Essa resistência aos americanos, no Iraque, obviamente não é originária de lá. Tudo o que um povo quer é paz, não quer agitação sangrenta. Ou será que esse povo morre mesmo de medo de ser dominado pelo “jeitinho americano” e de ver seu país tornar-se um lugar tão horrível pra se viver quanto o Japão, a Alemanha e a Itália, os perdedores da Segunda Guerra? Esse medo é dos xiitas apenas e de seus amiguelhos revolucionários, a maioria não-iraquiana, que não passam de terroristas islâmicos ali infiltrados para botar mais lenha na fogueira. Os sunitas que entram na onda assim o fazem porque, claro, se identificam mais a eles que aos americanos. Ambos seguem Alá. Os xiitas, a minoria, são a espoleta, os sunitas, quais inocentes úteis, o grosso da pólvora.
O explorador inglês Sir Richard Francis Burton (1821-1890) — tradutor das Mil e uma noites e do Kama Sutra — converteu-se ao xiismo. Quando mijava, tinha que se agachar e enxugar o pau com terra. Se não o fizesse, descobririam sua origem ocidental e poderia morrer assassinado durante a peregrinação a Meca, o hadji. Xiismo — no sentido mais lato — é isso: misturar aspectos secundários com essenciais, no caso da religião, questiúnculas materiais com espiritualidade.
No islamismo, o xiismo é, desde o princípio, uma seita de quem não sabe perder numa boa. Achavam que não bastava ser um bom muçulmano para se ser o Califa, o sucessor de Maomé. Tinha que ter o sangue do cara correndo nas veias, como Ali, primo e genro do profeta. Sangue é matéria. Já Abu Bakr — amigo e sogro — era apenas uma boa pessoa, religiosa e coberta de méritos, por isso não servia. Não o aceitaram como Califa, não acataram a decisão do bom senso, como os sunitas. O fato é que os caras, os xiitas, gostam é de resistir. Aliás, já não importa por que ou como começou a guerra, mas quando irá terminar. Os americanos são tão culpados pelos atentados terroristas no Iraque pós-guerra quanto Bill Gates é responsável pelas supostas “falhas de segurança” do Windows. Os hackers, por inveja do sucesso financeiro do cara, só buscam rachaduras nos programas da Microsoft. Por isso é que o meu Mozilla, ou — para ser mais exato — o seu Linux, é imune a tantas pragas. Os xiitas são hackers políticos travestidos de islâmicos.

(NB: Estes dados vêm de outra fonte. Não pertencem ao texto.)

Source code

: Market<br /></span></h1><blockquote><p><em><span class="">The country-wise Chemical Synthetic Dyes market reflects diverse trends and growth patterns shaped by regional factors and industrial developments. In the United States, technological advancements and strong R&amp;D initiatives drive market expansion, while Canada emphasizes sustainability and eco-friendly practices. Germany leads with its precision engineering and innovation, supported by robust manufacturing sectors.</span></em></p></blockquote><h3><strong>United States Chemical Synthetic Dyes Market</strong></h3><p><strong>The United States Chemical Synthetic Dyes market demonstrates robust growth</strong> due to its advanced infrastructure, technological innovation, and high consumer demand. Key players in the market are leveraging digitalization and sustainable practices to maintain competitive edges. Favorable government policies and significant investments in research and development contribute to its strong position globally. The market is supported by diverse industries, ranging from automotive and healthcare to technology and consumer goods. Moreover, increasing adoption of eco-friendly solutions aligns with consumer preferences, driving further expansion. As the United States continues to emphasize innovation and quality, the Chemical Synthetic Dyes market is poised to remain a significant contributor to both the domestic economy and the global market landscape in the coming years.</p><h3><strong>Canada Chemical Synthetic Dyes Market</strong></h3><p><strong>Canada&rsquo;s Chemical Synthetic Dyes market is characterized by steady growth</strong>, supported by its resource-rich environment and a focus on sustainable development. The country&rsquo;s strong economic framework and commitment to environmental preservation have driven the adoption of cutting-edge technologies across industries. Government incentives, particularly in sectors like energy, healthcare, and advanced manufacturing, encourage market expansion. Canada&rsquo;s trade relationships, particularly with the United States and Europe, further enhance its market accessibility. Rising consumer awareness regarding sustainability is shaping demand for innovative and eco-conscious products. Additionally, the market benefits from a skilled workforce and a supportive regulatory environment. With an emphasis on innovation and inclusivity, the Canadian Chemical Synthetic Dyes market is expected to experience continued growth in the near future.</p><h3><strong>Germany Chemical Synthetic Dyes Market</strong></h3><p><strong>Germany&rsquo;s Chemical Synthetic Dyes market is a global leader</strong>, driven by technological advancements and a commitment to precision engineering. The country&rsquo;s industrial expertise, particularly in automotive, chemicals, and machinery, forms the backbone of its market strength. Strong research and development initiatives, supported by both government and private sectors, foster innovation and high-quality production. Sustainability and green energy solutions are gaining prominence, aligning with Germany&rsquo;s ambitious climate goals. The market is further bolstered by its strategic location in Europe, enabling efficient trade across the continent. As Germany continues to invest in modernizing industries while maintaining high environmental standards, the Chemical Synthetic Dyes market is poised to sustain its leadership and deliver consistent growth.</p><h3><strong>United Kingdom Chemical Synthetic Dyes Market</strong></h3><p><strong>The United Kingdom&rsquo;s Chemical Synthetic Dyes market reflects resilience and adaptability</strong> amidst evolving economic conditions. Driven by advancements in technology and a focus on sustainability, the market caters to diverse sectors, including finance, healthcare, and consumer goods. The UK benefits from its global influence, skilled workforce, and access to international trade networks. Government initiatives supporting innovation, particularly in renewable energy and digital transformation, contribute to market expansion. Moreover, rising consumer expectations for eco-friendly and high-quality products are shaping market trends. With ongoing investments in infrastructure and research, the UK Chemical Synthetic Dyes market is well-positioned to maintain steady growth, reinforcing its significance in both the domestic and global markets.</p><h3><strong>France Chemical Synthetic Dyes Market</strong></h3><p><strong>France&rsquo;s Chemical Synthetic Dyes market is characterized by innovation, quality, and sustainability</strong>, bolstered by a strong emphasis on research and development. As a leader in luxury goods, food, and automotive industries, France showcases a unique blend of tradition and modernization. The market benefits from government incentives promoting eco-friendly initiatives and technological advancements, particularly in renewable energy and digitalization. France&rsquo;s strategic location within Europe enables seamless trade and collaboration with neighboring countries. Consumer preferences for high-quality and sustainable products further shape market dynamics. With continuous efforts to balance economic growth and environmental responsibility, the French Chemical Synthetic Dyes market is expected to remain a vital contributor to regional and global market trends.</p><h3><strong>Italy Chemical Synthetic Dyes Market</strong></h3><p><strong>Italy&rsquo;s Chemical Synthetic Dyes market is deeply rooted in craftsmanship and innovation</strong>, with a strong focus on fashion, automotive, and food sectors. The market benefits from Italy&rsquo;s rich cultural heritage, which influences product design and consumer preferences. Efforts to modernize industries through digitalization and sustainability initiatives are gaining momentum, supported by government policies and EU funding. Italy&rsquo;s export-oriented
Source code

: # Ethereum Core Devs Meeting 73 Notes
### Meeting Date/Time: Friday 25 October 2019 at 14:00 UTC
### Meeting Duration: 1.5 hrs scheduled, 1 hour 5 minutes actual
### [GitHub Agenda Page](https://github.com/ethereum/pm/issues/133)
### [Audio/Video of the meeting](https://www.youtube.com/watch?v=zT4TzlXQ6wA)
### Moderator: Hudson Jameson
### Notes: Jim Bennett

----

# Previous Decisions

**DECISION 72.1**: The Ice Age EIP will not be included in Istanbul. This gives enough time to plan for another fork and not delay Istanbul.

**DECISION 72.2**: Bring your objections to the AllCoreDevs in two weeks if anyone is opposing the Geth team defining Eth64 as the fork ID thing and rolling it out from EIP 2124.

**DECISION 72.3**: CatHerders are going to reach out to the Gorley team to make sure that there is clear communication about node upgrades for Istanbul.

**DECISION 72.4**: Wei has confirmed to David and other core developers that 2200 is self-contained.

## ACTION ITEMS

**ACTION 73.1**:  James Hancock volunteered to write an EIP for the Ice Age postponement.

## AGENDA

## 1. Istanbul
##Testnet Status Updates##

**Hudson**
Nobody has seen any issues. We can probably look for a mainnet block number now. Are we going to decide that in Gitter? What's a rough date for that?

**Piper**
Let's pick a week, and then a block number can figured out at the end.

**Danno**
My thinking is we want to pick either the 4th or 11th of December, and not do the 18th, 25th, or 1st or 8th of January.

Em 1994, em Brasília, eu e meus colegas de apartamento hospedamos por uma semana um refugiado iraquiano. Uma amiga o havia encontrado dormindo no bambuzal do jardim da UnB. Não falava um A em português, mas se defendia no inglês. Disse que estava em Brasília para pedir asilo político, mas que fora aconselhado a não o fazer. Precisava de dinheiro para encontrar-se com parentes em Aracaju. Me contou que lutara na última fase da guerra contra o Irã e contra os americanos na Guerra do Golfo. Mas não se orgulhava disso. Desprezava e temia Saddam Hussein. Disse que o inferno que o Iraque se tornara poderia encrespar-se ainda mais na mão dos xiitas. Explicava tudo pacientemente ao meu pobre inglês. Não me tratava como quem trata a um infiel. Pensei que nem fosse muçulmano. Mas depois me disse, algo envergonhado, que precisava trazer suas quatro esposas para Sergipe…
Numa noite, enquanto ele roncava alto numa das camas do alojamento, o Alfredo Bello, baixista da banda Os cachorros das cachorras — um dos meus roomies — fazia piada sobre a possibilidade de o cara ser um terrorista, espião ou coisa do gênero. Eu achava que não, ele sempre me olhava nos olhos quando conversávamos, tinha algo de fraternal em suas maneiras calmas e um tanto deslumbradas com o acolhimento dos brasileiros. Parecia sentir-se seguro como há muito não sentia. E o Alfredo então concluiu que o ronco dele é que era o atentado terrorista…
Enfim, na minha “humirde” opinião, o grande problema do islamismo é o Corão se referir a Deus por mil e um nomes — Clemente, Soberano, Misericordioso, Vivente, Poderoso, Sábio, Altíssimo, etc. — mas nunca o tratar por Pai. Sem tal paternidade espiritual não há fraternidade que impeça o xiismo de resistir, quanto mais a um ateu revolucionário. Qualquer fraternidade baseada em conceitos humanistas será artificial e ineficaz. Os não-muçulmanos serão sempre os infiéis. Os sunitas serão sempre a pólvora, e eles, os xiitas, o pavio. Será que ainda “limpam” o pau com terra?